(Extracted entries)
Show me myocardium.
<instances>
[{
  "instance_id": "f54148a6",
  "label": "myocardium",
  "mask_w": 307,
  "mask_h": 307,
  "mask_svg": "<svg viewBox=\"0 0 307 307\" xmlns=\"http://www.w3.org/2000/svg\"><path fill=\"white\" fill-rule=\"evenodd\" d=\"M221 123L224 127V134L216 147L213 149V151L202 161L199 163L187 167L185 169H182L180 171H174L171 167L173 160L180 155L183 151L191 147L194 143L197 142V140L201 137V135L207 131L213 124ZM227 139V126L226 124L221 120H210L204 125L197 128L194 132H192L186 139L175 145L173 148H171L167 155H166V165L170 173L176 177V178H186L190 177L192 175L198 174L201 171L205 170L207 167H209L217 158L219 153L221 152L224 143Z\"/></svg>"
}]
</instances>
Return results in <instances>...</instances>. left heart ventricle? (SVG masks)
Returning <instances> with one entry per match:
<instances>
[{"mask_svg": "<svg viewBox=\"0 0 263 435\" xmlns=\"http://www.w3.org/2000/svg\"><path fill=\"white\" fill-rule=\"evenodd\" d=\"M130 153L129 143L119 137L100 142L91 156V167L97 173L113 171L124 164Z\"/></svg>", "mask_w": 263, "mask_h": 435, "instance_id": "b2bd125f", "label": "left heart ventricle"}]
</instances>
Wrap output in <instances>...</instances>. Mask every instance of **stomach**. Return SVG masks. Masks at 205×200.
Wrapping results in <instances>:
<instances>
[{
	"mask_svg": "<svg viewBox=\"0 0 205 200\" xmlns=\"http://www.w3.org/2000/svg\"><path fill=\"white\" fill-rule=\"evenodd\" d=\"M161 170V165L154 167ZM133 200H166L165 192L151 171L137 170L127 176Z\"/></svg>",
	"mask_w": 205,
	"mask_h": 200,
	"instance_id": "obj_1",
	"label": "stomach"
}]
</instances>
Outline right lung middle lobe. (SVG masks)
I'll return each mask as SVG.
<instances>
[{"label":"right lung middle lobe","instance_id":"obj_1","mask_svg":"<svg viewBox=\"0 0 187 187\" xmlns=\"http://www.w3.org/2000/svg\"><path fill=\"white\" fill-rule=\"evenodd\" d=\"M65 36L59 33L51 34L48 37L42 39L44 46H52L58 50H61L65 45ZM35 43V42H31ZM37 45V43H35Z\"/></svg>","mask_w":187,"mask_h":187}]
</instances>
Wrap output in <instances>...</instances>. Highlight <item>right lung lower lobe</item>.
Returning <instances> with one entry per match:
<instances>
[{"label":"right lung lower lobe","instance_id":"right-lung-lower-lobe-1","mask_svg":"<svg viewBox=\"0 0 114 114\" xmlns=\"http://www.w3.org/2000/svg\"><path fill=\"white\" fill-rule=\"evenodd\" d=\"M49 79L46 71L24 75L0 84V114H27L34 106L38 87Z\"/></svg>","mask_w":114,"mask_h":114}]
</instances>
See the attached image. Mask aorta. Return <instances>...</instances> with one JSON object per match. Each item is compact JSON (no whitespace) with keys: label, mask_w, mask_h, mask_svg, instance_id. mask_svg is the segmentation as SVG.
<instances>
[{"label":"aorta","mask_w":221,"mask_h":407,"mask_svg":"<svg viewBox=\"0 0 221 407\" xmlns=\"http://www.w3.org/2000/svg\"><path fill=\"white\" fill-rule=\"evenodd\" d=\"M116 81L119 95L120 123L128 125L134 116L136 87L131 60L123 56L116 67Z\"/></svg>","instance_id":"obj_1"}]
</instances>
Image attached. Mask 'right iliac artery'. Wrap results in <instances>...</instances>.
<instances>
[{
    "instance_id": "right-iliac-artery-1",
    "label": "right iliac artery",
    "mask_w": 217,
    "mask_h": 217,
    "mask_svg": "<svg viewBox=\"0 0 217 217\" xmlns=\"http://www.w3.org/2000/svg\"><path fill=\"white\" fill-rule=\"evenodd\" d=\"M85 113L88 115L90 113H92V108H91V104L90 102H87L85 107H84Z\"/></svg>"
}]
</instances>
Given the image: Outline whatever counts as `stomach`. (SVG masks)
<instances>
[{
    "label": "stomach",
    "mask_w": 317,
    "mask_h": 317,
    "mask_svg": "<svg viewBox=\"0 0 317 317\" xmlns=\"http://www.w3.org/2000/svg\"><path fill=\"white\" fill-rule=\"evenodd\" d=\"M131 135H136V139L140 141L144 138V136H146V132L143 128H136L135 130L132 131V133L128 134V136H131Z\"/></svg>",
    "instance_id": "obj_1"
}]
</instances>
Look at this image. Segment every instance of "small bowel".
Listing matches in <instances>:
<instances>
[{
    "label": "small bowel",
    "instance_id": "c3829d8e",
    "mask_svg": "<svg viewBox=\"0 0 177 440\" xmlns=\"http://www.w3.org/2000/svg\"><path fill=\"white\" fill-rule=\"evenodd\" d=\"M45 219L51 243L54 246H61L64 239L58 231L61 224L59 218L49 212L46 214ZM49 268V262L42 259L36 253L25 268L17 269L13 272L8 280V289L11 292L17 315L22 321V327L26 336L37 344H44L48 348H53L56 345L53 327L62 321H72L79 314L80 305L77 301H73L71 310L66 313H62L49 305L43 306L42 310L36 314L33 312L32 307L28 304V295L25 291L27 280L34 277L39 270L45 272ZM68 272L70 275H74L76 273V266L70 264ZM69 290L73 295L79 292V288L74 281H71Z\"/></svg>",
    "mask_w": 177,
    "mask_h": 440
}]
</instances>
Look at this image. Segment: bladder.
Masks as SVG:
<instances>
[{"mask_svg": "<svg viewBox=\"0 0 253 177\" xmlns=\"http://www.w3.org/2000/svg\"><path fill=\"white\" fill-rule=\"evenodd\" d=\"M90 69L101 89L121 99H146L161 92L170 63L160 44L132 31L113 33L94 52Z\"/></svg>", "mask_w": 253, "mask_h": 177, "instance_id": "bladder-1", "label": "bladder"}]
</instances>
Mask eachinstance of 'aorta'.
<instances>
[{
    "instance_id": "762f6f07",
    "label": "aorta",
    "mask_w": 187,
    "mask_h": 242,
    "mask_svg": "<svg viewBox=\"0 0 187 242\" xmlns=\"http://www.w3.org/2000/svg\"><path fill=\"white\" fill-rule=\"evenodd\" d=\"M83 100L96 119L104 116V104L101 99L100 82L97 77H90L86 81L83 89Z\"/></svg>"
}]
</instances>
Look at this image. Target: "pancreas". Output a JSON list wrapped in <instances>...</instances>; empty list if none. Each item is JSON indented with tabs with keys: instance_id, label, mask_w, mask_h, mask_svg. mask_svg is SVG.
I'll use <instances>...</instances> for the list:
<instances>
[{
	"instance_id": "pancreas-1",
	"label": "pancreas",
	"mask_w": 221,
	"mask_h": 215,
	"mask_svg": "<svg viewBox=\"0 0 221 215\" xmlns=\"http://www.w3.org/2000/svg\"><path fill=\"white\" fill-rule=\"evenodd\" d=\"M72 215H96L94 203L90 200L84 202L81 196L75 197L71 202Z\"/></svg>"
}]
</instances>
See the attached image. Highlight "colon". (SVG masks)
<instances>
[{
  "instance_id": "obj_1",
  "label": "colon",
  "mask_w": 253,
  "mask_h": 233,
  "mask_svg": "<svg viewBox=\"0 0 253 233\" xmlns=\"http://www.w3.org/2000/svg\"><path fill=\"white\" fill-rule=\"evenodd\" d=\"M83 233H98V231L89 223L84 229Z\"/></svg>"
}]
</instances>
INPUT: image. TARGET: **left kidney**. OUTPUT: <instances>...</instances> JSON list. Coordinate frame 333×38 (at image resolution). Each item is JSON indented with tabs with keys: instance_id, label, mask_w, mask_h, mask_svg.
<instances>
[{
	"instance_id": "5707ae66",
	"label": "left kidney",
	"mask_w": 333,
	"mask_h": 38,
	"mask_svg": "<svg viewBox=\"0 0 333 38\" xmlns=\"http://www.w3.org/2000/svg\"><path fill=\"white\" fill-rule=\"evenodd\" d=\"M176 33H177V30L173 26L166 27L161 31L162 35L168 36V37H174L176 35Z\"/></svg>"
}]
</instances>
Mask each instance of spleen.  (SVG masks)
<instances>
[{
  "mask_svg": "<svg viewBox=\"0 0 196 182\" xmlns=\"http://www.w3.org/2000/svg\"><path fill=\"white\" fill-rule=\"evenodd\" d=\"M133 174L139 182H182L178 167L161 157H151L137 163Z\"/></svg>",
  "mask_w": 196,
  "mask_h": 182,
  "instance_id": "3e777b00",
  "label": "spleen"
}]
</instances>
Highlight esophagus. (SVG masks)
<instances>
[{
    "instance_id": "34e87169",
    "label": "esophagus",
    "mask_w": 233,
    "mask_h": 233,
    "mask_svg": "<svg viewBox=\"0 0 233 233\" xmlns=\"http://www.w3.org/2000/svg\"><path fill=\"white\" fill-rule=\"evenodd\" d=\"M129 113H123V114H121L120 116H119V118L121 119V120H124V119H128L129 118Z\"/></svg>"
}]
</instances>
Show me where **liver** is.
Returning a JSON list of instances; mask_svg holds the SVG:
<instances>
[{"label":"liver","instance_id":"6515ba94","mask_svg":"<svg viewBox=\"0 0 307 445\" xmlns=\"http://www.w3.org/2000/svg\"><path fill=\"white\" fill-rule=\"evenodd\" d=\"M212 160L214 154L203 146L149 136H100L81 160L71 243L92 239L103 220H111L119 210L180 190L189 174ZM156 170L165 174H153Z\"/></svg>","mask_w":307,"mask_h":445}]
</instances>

> [What you will do]:
Select every line of the entries above that contains the string "spleen", treating uppercase and lowercase letters as different.

> [Result]:
Mask each instance of spleen.  (SVG masks)
  "label": "spleen"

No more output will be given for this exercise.